Content revision data
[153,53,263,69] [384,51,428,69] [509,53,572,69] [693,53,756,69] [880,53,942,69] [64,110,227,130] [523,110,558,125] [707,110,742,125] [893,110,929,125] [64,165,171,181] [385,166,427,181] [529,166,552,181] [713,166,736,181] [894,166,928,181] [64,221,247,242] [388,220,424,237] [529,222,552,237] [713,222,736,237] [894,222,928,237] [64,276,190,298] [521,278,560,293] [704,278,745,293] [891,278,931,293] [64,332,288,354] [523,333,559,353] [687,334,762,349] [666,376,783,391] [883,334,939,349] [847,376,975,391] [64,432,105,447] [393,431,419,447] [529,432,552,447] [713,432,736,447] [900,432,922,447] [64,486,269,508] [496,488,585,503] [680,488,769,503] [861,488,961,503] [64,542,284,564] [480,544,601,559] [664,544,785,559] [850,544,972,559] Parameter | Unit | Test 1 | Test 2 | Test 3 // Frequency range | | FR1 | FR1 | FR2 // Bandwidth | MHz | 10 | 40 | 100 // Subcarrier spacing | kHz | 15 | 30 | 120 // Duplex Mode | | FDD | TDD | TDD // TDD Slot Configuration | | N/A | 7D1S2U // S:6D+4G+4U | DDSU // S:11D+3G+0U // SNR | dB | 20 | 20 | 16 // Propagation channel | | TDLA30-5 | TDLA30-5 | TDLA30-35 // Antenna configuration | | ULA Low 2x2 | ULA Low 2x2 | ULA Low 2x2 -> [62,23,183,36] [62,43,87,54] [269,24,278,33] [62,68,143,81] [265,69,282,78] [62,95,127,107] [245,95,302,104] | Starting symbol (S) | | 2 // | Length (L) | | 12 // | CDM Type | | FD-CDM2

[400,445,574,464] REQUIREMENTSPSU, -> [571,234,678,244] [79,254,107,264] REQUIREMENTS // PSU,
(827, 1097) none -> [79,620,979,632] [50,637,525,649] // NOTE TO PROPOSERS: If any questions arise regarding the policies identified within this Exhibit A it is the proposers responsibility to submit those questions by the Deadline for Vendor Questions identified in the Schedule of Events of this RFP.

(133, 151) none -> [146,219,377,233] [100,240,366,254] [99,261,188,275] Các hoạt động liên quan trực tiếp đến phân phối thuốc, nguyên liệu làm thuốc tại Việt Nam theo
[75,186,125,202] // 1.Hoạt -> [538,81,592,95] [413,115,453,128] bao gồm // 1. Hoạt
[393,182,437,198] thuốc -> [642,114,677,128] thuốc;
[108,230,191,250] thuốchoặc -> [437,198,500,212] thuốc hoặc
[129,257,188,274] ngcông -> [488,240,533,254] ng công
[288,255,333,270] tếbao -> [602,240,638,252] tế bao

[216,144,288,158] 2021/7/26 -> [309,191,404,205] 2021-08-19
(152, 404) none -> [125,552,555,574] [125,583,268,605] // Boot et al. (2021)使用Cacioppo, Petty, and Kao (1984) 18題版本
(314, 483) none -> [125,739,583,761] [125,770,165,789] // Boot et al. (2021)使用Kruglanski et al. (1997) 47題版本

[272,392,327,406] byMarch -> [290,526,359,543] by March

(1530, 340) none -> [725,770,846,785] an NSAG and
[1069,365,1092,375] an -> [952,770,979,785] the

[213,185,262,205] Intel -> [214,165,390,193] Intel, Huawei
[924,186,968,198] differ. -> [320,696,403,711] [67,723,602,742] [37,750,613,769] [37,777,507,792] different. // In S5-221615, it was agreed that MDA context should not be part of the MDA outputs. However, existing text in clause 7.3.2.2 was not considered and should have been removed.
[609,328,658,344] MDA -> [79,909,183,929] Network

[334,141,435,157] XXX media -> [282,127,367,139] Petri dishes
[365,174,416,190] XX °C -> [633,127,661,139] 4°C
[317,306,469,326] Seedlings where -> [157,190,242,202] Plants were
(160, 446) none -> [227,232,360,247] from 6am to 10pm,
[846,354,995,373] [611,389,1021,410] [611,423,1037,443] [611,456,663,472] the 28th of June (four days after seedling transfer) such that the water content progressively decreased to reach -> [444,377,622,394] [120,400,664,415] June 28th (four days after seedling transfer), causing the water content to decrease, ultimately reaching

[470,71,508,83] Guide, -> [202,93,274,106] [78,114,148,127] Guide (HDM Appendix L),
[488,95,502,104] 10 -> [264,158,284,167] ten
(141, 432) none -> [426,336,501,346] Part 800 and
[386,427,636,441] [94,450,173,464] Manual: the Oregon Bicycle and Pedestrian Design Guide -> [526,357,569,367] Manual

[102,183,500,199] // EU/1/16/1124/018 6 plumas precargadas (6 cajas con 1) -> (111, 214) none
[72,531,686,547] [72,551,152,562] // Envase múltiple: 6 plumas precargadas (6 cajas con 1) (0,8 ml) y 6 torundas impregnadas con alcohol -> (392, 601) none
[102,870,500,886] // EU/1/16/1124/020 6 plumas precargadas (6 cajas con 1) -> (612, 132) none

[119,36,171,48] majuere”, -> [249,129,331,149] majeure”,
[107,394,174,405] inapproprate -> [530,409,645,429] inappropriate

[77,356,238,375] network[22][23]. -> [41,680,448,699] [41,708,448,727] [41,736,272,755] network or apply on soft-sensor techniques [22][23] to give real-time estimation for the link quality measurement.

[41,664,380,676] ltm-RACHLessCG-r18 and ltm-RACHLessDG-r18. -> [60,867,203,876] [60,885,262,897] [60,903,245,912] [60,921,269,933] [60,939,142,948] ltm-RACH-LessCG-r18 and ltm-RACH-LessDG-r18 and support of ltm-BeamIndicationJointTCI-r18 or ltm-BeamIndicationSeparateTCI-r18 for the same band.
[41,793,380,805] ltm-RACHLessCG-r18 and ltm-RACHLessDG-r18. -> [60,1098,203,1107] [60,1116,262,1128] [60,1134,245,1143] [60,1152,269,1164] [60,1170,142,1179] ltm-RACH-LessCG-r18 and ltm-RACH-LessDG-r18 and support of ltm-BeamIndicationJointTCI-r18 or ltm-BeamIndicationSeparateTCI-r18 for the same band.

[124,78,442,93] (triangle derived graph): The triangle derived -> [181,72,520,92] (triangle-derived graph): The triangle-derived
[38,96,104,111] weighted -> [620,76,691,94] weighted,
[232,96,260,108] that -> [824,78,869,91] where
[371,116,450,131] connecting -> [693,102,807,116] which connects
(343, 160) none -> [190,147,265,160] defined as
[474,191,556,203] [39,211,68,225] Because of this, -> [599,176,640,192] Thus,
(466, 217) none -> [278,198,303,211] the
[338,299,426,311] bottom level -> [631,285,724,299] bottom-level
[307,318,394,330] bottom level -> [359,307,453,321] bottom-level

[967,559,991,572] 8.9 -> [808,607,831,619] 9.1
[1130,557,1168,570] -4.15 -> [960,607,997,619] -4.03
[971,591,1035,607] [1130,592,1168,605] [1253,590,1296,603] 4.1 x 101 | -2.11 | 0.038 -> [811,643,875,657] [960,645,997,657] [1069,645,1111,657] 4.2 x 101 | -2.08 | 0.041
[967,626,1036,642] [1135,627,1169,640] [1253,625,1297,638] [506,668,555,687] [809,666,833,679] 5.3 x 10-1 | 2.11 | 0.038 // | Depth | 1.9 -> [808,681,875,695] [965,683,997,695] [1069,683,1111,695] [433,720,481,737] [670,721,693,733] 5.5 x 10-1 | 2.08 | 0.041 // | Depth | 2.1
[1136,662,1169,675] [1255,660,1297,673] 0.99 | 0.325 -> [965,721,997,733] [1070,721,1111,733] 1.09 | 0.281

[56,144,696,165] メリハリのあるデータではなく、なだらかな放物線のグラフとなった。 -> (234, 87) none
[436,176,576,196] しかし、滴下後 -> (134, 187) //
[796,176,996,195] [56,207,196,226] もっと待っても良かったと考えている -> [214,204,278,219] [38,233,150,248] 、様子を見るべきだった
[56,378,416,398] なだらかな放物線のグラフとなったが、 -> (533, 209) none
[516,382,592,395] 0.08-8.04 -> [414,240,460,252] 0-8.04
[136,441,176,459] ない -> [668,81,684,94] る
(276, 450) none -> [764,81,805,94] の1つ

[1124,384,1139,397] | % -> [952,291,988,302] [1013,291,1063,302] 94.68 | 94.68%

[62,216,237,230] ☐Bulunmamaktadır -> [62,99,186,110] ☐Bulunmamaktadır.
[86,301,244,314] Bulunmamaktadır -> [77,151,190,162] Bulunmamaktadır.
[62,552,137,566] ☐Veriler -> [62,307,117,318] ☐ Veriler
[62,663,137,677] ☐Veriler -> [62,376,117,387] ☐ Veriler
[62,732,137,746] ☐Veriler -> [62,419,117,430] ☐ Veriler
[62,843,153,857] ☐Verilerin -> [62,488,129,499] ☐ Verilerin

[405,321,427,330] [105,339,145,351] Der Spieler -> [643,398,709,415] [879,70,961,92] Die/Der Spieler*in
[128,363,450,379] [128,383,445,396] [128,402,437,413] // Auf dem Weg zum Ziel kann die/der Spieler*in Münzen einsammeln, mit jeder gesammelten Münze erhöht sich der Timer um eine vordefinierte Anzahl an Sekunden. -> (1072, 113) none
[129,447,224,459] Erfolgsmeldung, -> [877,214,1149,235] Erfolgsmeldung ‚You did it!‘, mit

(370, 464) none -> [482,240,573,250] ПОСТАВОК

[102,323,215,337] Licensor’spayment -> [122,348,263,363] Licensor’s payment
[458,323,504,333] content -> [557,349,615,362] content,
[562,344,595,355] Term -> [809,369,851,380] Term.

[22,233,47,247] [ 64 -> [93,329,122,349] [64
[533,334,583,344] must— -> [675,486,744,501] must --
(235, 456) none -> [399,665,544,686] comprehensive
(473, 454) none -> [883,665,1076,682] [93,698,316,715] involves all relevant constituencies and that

- [Problem statement]:
Keeping every character as it is, restate the lines above that run from the line with "[967,559,991,572] 8.9 ->" through the line with "[971,591,1035,607] [1130,592,1168,605] [1253,590,1296,603]", both included, and nothing else.

- [Answer space]:
[967,559,991,572] 8.9 -> [808,607,831,619] 9.1
[1130,557,1168,570] -4.15 -> [960,607,997,619] -4.03
[971,591,1035,607] [1130,592,1168,605] [1253,590,1296,603] 4.1 x 101 | -2.11 | 0.038 -> [811,643,875,657] [960,645,997,657] [1069,645,1111,657] 4.2 x 101 | -2.08 | 0.041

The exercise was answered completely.